Retirement is good. It gives me the time to do things I have been putting off because I didn’t have the time. That’s the way it is supposed to work–having the extra time for things like reading. I love to read but somehow I got out of the habit of reading the last few years. Other things always seemed to take priority.
But this summer I have made it a point to change that and start reading more again. And no, I don’t mean trying to translate and read an old German-American Cookbook like I wrote about last week.
So what have I been reading? A practical how-to book for starters.
The older I get I wonder who will want my genealogy research collection after I am gone. The collection would include research data, photos, documents, and other artifacts.
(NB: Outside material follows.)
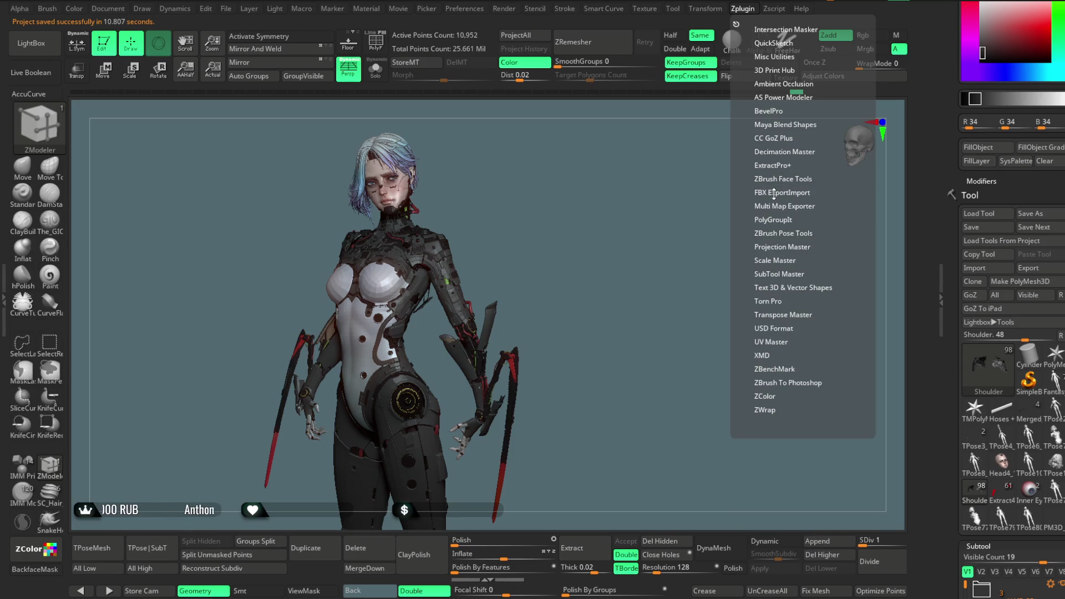
{"action": "left_click", "coordinate": [773, 192]}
Keeping all those things organized has always been a challenge for me but I never considered that organization could benefit me as well as the future recipient of my collection.
A Karen’s Chatt reader told me about a book she wrote that addresses those points. I downloaded her book to my Kindle and read it this past week. It is not a long book, but a quick read of 98 pages, and it will be handy to pull out for future reference.
The book, authored by Marian Burk Wood, is Planning a Future for Your Family’s Past: How to organize your genealogy materials, make decisions about your collection, and pass what you know to future generations. It was published in October 2016. I have the Kindle edition but it is also available in paperback by CreateSpace Independent Publishing Platform.
Marian is a New York City native and was in marketing before co-authoring a number of college textbooks. She is also an avid family genealogist, genealogy lecturer, and genealogy blogger of Climbing My Family Tree.
Marian’s book gives step-by-step suggestions for organizing family genealogy research data, photos, documents, and family heirlooms. Her ideas go beyond basic organization and include sorting, labeling, filing, cataloging, and indexing. All things that are helpful to me.
The book addresses the subject that all genealogists will face someday: what will happen to our genealogy collections when we are gone? So her organizational tips are not only helpful to me today they are also aimed at helping the future recipient of my genealogy collection.
Marian’s book points out how helpful cataloging and indexing the different family collections would be for the interested person who will some day inherit a collection. Basically, if everything is organized, divided, and labeled it will make it easier for that person to know what has already been researched and collected. The book offers advice about passing on genealogical materials, setting up a genealogy “will,” and even includes some sample forms.
In addition her book covers sharing research information and allocating ownership of family photos and heirlooms–what to keep yourself and how to decide what to do with the rest.
I plan to put many of the organizational ideas into action. Thanks, Marian, for some very good suggestions.
My summer reading has also included a non-fiction genealogy mystery series by Nathan Dylan Goodwin—The Forensic Genealogist series, featuring fictional genealogist Morton Farrier.
As far as I know there are currently six books in the series and I am reading the sixth. I like to try to read them in order, although you do not have to follow the specific order.
These books are hard for me to put down. Morton Farrier is a forensic genealogist and his client research takes some very interesting twists and turns. As the genealogical mystery unfolds I like the way the story goes back and forth in time, from the present to the past, allowing the reader to learn what actually happened in the past. In addition, Morton has his own personal genealogy mystery to solve.
The Morton Farrier Forensic Genealogist mystery series books:
Hiding the Past
The Lost Ancestor
The Orange Lilies
The America Ground
The Spyglass File
The Missing Man
I hope Goodwin has plans to write a few more books in the Farrier series.
Another genealogy mystery series is the Sweeney St. George Mysteries by Sarah Stewart Taylor. I have read all of these:
O’Artful Death
Mansions of the Dead
Judgment of the Grave
Still as Death
There is at least one other genealogy series by a different author and I have those books loaded on my Kindle, ready to begin reading.
Earlier in the summer I enjoyed reading The Women in the Castle by Jessica Shattuck. This is not a genealogy mystery but is a historical fiction novel set in Germany during and after WWII.
I am so enjoying having the extra time to read!
2 comments
Thank you again for taking the time to review my book, Karen! I hope you’ve found some of these ideas useful. Happy ancestor hunting!
Author
I found your ideas very useful. I just need to start implementing them!